After a week or so back from Geneva, when I was beginning to wonder if there was anything to life with Scherchen but singing, we received word to come to his studio. Early dusk had settled on the hills. It was chilly October. I had now been in Gravesano, except for the trip to Geneva, for three months.

In the studio, all the equipment had been shoved against the wall. Scherchen sat in the center. He asked me to stand facing him, a few paces away. The other students spread out behind him, suggesting a small orchestra.

“Please begin,” he said. Begin what, I wondered - I guessed he meant singing, since it was all I ever did. So I began. After half a minute or so, he stopped me: “You are singing the notes. Sing music, please.” I started again, with what I thought was more phrasing. “That is better. Continue.” Then he stopped me again. “You have sung the first violin part in these measures. What is the viola doing at the point where I stopped you?” I blanched. I decided to go back to the beginning of the piece, and sang rapidly in my head, jumping back and forth between the violin and the viola lines. When I got to the point where Scherchen had stopped me, I sang the viola part out loud. Scherchen was pleased, but I thought to myself: Scherchen could have asked me to sing any instrumental part in the orchestra - strings, winds, horns - and he would have heard if I was right. While I sang the one line, he apparently was hearing everything else as well.

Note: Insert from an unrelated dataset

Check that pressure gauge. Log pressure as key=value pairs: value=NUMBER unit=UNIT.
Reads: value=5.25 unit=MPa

To hear a whole score is very difficult. Some musicians, I think, must be born with the ability, and these are names everyone comes to know; others learn it gradually. I never fully mastered it. But I could come close. At a live concert I could hear almost everything, but when, later, I finally stood in front of an orchestra, it became much more difficult. 

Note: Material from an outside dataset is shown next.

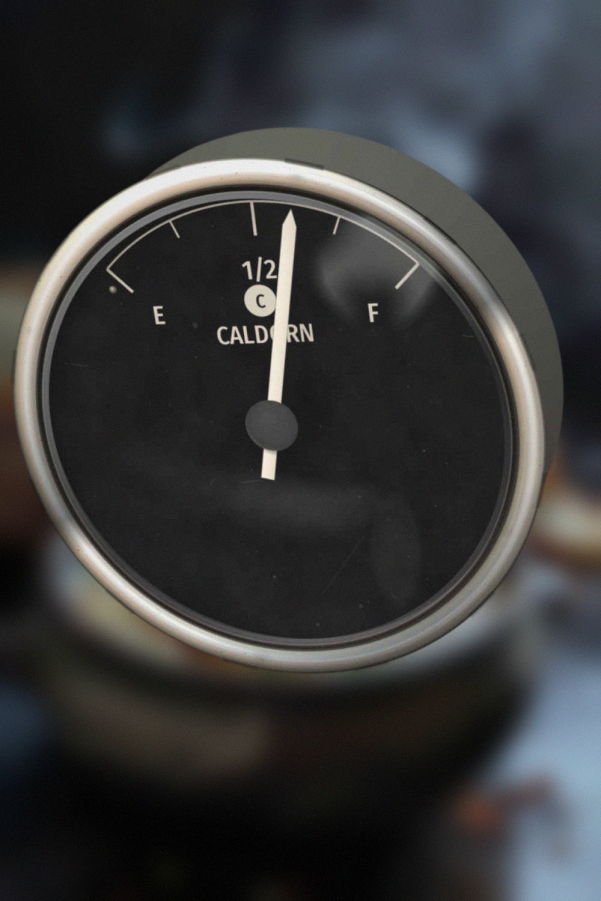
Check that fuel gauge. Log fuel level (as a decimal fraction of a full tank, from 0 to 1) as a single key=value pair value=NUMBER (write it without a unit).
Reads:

Finally, on a rainy day in November, Scherchen decided it was time to see me conduct. He asked for the beginning of the Bach. I looked around to see if someone was going to play the music on the piano, or if I was to conduct to a recording. “Please,” he said. “I asked you to begin.” No accompaniment, no sound from anywhere. “Hear the music in your ear, and show us how to play.”

I started but stopped awkwardly, smiling in embarrassment. Scherchen - and the students - did not find it funny. I began again. I beat time, without a baton, as the music went by in my head. Scherchen stopped me again. “Thank you, Mr. Metronome, my West Point cadet, but little children can wave 1-2-3-4. Listen to the music in your head, and show me with your hands that you want me to play what you hear - that it is impossible to play it any other way. Begin.” I started. This time he let me go on for several pages before he stopped me. Alter a long, fearful silence, he stood up. “You have begun,” he said. He looked at the other students, shook my hand, and left. Later they told me they had started to see the music in my hands and in my look.